Kafka is a event streaming platform used to stream data in real time, main concepts are topic , partitions , broker , producer and consumer. basically you use a producer to provide/make data then give the data to a kafka broker which then stores it in one or more topics (as you have configured). for reliability and scalability so it divides the data into even partitions in a topic which makes it faster and more reliable. after that you can consume that data from the topic in your kafka broker/brokers and use it however you want.
You gotta use Zookeeper which is for handling the brokers or you can use Kraft (i used zookeeper in this project). using a python producer I produced random data and gave it to a single kafka broker, after that with a consumer stored that data into a database.
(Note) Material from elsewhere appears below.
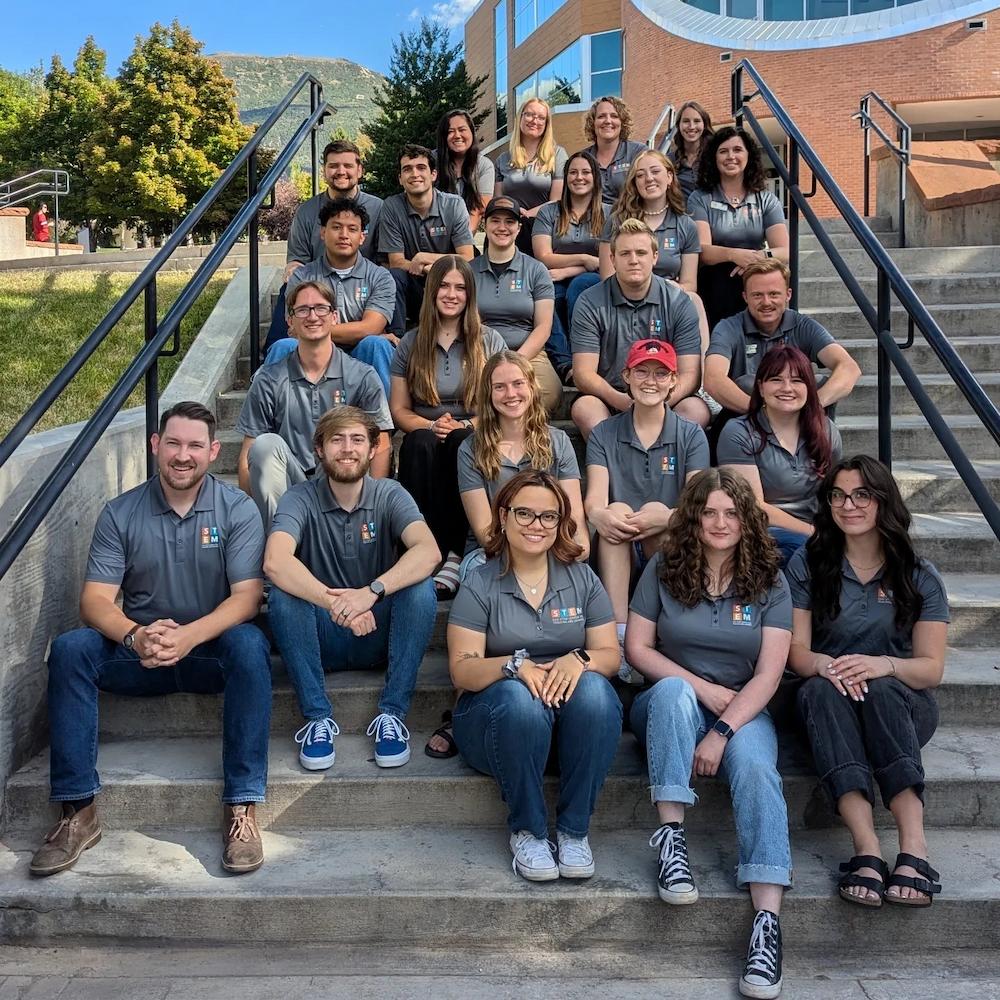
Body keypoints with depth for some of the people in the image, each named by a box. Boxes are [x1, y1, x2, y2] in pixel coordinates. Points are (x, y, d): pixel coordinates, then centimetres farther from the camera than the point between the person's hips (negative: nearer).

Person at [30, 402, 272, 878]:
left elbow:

For making consumer and producer i used kafka-python library.
The hardest part between these was connecting the producer and consumer containers to the kafka broker :D, what fixed the problem was checking the server.properties file of kafka. note that when you use docker everything is located in the /opt directory.
I used mongoDB cause it was easy to use and also the data i wanted to store were some random lengthed unstructured strings. for mongoDB and python , pymongo is the official library and its easy to use. and for seeing the data base you can do these steps :
- Running the mongodb script within the docker container :
docker exec -it mongo mongosh
- Showing all the available databases :
show dbs
- Switching to the desired database :
use "the database you want"
- Showing all your collections :
show collections
- Showin everything that exists in all the available collections :
var collections = db.getCollectionNames();
for(var i = 0; i< collections.length; i++) {
print('Collection: ' + collections[i]); // print the name of each collection
db.getCollection(collections[i]).find().forEach(printjson); //and then print the json of each of its elements}
while making a docker compose file its a best practice to specify the image or dependency versions, using no version or the latest
version is not the best approach because it can cause instability or security issues. you can read more in here.
It's better to use a requirements.txt
file for your dependencies and not just putting them in the middle of the Dockerfile.